Provide more configuration for avro extraction

Question

Provide more configuration for avro extraction

Closed this issue 6 years ago · 3 comments

It would be good to expose more configuration to extract data for dbeam:

--fetchSize: jdbcStatement fetchSize configuration
--avroCodec / --codecCompression: configure avro codec

Answer 1 · 2018-07-06T00:31:19.000Z

@labianchin The "ResultSet" section of the MySQL JDBC documentation suggests even the existing setFetchSize is ignored unless ?useCursorFetch=true was specified on the connection string.

Can dbeam be used to dump an entire MySQL database? I'm interested in dumping 20M+ tables (mysqldump --tab output isn't 100% compatible with BigQuery CSV parser), and am interested in how to modify the SELECT * from <table> to partition by the auto-increment primary key and run in parallel, which would hopefully also avoid any OOM related to fetchSize.

Answer 2 · 2018-08-14T08:39:08.000Z

@hienle-hps apologies for the late response.

I'm interested in dumping 20M+ tables

I don't think that would be a problem. We've been exporting 60M+ PSQL view with joins and 400M+ tables (with no joins).

am interested in how to modify the SELECT * from <table> to partition by the auto-increment primary key and run in parallel

There isn't automatic support for that yet. Sqoop does support that by running select max(id), min(id) and partitioning by that. If you still want to run exports in parallel I suggest you create N views SELECT * FROM table WHERE id BETWEEN 1 AND 10000000 and N dbeam exports (one for each view.

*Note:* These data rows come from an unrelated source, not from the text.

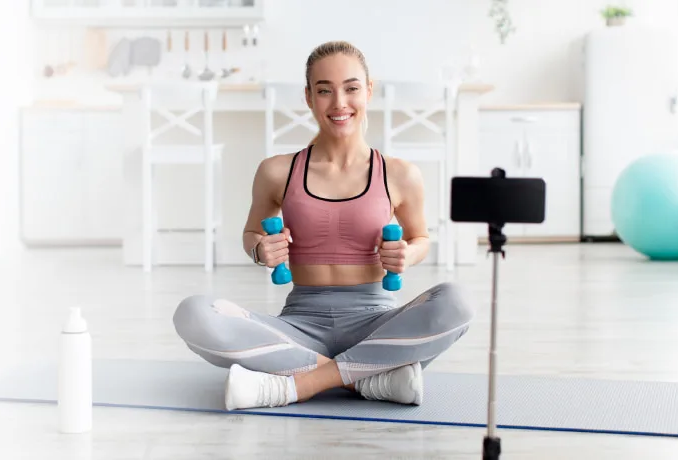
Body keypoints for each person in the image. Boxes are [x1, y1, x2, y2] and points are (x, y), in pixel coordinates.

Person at [173, 40, 474, 411]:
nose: (339, 103)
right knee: (194, 313)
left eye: (351, 88)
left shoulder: (399, 174)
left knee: (458, 302)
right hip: (300, 328)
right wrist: (259, 249)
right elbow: (251, 234)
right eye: (324, 91)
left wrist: (407, 255)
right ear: (308, 97)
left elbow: (421, 238)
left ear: (369, 90)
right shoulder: (276, 171)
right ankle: (371, 380)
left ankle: (294, 385)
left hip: (377, 326)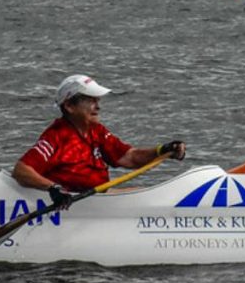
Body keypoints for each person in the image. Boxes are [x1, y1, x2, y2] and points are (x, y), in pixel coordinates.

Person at [12, 74, 186, 208]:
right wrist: (53, 188)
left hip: (100, 197)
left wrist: (162, 150)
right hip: (74, 205)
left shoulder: (97, 131)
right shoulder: (56, 137)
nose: (98, 106)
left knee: (150, 194)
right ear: (69, 106)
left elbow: (129, 157)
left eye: (97, 100)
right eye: (90, 100)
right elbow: (21, 170)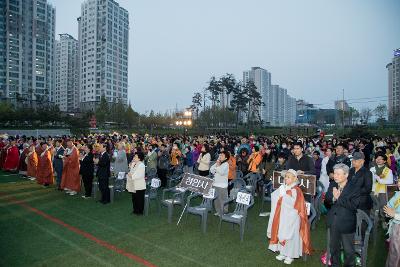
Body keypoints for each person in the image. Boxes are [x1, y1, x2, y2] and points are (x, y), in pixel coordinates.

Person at [267, 169, 312, 265]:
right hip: (282, 216)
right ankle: (283, 252)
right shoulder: (284, 187)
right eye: (285, 177)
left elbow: (295, 204)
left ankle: (290, 255)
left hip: (292, 218)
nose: (286, 179)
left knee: (291, 236)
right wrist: (280, 194)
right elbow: (275, 196)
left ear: (295, 178)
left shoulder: (296, 190)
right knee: (281, 232)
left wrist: (284, 196)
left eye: (288, 177)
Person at [325, 164, 360, 267]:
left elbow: (354, 205)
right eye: (334, 173)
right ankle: (335, 264)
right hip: (334, 221)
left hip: (346, 222)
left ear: (346, 175)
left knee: (348, 250)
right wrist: (333, 199)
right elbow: (327, 199)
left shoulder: (354, 187)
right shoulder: (333, 184)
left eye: (338, 174)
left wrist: (339, 198)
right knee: (334, 248)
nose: (335, 176)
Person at [370, 152, 394, 222]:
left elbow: (390, 181)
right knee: (374, 205)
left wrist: (379, 180)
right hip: (373, 190)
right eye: (377, 158)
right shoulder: (372, 169)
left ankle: (383, 220)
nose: (378, 160)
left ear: (385, 161)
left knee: (383, 206)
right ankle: (373, 220)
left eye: (381, 159)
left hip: (383, 191)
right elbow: (370, 180)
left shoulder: (388, 171)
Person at [383, 178, 400, 267]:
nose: (399, 183)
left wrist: (394, 214)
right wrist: (388, 213)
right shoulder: (398, 195)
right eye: (399, 181)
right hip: (396, 228)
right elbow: (388, 207)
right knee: (394, 253)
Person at [210, 151, 230, 216]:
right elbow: (211, 170)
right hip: (215, 184)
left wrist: (217, 166)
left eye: (222, 156)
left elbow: (221, 172)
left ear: (226, 158)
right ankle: (218, 211)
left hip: (222, 185)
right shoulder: (218, 163)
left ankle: (224, 212)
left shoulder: (226, 164)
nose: (220, 156)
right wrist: (216, 164)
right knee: (216, 199)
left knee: (223, 199)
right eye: (220, 155)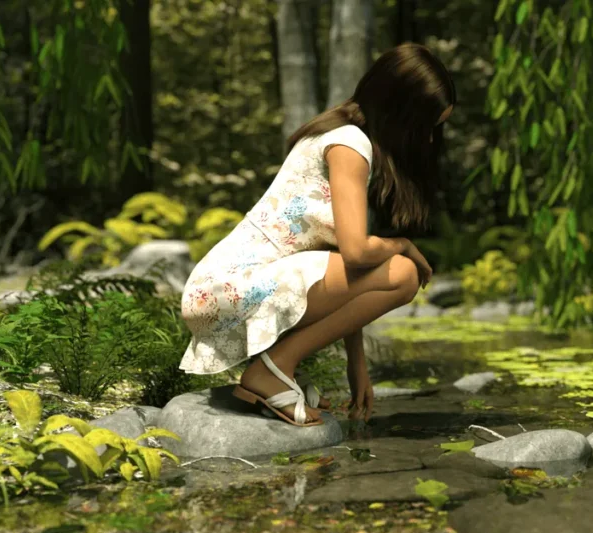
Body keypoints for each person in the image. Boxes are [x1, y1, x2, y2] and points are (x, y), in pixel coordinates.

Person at [178, 43, 455, 427]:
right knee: (403, 273)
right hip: (230, 287)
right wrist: (404, 245)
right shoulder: (349, 145)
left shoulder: (341, 135)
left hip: (225, 288)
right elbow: (357, 254)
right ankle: (273, 369)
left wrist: (357, 365)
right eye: (427, 126)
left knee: (390, 268)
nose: (428, 140)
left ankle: (279, 370)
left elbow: (350, 274)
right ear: (400, 112)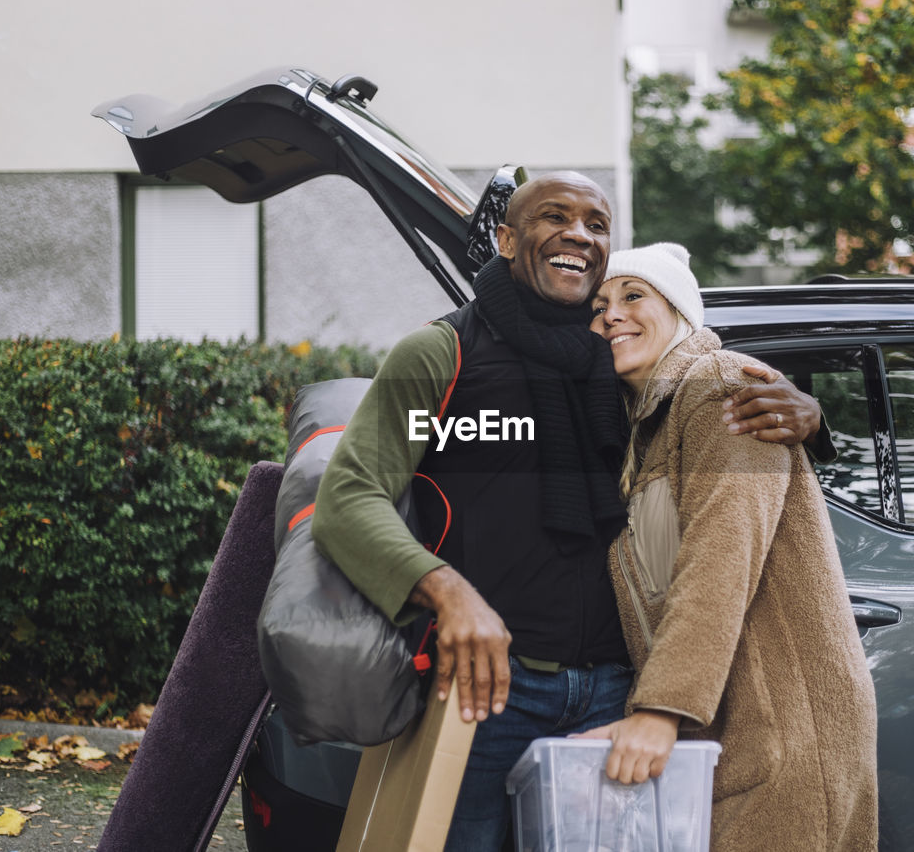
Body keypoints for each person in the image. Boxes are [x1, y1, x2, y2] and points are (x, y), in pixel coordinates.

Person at [311, 172, 828, 851]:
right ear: (505, 238)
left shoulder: (615, 360)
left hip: (621, 694)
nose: (579, 234)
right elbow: (349, 497)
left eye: (596, 223)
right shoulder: (442, 352)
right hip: (486, 691)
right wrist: (449, 593)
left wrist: (815, 417)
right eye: (554, 216)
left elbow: (703, 398)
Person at [576, 242, 878, 851]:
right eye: (599, 303)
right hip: (728, 733)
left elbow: (722, 555)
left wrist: (661, 711)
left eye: (634, 296)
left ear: (682, 313)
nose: (611, 314)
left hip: (783, 731)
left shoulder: (721, 388)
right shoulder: (642, 422)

which would hopefully also avoid any OOM related to fetchSize

DBeam should not run into OOM issues. Can you configure the database connection to do ?useCursorFetch=true as you described?

Answer 3 · 2018-08-14T16:38:03.000Z

I ended up using the streaming value Integer.MIN_VALUE to avoid the OOM, and kept the CloudSQL and small Dataflow instances in the same region/zone to minimize latency.